Please write out each entry below exactly as given.

### [Provided records]
*** Block opens ***

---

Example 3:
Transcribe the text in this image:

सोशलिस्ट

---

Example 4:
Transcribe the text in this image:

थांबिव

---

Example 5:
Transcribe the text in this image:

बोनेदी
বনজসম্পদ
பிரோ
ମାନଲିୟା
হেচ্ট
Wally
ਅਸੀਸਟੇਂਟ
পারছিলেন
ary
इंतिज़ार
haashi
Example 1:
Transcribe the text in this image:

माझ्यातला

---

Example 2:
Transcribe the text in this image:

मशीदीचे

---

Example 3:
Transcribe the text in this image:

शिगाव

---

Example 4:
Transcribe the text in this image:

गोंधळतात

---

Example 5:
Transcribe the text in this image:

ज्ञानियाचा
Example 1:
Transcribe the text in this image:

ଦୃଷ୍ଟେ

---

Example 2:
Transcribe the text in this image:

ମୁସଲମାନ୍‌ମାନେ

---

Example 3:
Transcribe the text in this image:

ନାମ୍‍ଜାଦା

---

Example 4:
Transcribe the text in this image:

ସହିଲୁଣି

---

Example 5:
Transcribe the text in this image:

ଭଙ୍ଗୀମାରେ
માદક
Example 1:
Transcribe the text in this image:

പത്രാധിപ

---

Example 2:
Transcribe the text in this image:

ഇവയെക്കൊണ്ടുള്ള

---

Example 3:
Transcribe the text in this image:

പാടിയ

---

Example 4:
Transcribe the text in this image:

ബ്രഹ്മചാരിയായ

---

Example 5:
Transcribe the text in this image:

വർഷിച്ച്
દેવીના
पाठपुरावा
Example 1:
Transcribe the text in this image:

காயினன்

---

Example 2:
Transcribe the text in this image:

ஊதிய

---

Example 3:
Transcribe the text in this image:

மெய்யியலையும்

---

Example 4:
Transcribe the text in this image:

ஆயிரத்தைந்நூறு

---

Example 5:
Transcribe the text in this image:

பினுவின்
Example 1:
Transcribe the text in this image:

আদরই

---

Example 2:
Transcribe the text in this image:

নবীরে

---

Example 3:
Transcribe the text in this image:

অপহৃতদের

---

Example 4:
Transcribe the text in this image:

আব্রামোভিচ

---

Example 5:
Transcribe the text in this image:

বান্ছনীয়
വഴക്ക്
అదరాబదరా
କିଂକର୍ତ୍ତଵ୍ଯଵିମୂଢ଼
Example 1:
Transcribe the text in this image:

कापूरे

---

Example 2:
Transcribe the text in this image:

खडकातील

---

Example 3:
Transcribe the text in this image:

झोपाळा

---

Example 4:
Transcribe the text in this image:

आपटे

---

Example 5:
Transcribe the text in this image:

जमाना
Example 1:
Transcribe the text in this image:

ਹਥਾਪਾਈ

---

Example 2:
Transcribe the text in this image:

*** Block closes ***

### [Worked solution]
---

Example 3:
Transcribe the text in this image:

सोशलिस्ट

---

Example 4:
Transcribe the text in this image:

थांबिव

---

Example 5:
Transcribe the text in this image:

बोनेदी
বনজসম্পদ
பிரோ
ମାନଲିୟା
হেচ্ট
Wally
ਅਸੀਸਟੇਂਟ
পারছিলেন
ary
इंतिज़ार
haashi
Example 1:
Transcribe the text in this image:

माझ्यातला

---

Example 2:
Transcribe the text in this image:

मशीदीचे

---

Example 3:
Transcribe the text in this image:

शिगाव

---

Example 4:
Transcribe the text in this image:

गोंधळतात

---

Example 5:
Transcribe the text in this image:

ज्ञानियाचा
Example 1:
Transcribe the text in this image:

ଦୃଷ୍ଟେ

---

Example 2:
Transcribe the text in this image:

ମୁସଲମାନ୍‌ମାନେ

---

Example 3:
Transcribe the text in this image:

ନାମ୍‍ଜାଦା

---

Example 4:
Transcribe the text in this image:

ସହିଲୁଣି

---

Example 5:
Transcribe the text in this image:

ଭଙ୍ଗୀମାରେ
માદક
Example 1:
Transcribe the text in this image:

പത്രാധിപ

---

Example 2:
Transcribe the text in this image:

ഇവയെക്കൊണ്ടുള്ള

---

Example 3:
Transcribe the text in this image:

പാടിയ

---

Example 4:
Transcribe the text in this image:

ബ്രഹ്മചാരിയായ

---

Example 5:
Transcribe the text in this image:

വർഷിച്ച്
દેવીના
पाठपुरावा
Example 1:
Transcribe the text in this image:

காயினன்

---

Example 2:
Transcribe the text in this image:

ஊதிய

---

Example 3:
Transcribe the text in this image:

மெய்யியலையும்

---

Example 4:
Transcribe the text in this image:

ஆயிரத்தைந்நூறு

---

Example 5:
Transcribe the text in this image:

பினுவின்
Example 1:
Transcribe the text in this image:

আদরই

---

Example 2:
Transcribe the text in this image:

নবীরে

---

Example 3:
Transcribe the text in this image:

অপহৃতদের

---

Example 4:
Transcribe the text in this image:

আব্রামোভিচ

---

Example 5:
Transcribe the text in this image:

বান্ছনীয়
വഴക്ക്
అదరాబదరా
କିଂକର୍ତ୍ତଵ୍ଯଵିମୂଢ଼
Example 1:
Transcribe the text in this image:

कापूरे

---

Example 2:
Transcribe the text in this image:

खडकातील

---

Example 3:
Transcribe the text in this image:

झोपाळा

---

Example 4:
Transcribe the text in this image:

आपटे

---

Example 5:
Transcribe the text in this image:

जमाना
Example 1:
Transcribe the text in this image:

ਹਥਾਪਾਈ

---

Example 2:
Transcribe the text in this image:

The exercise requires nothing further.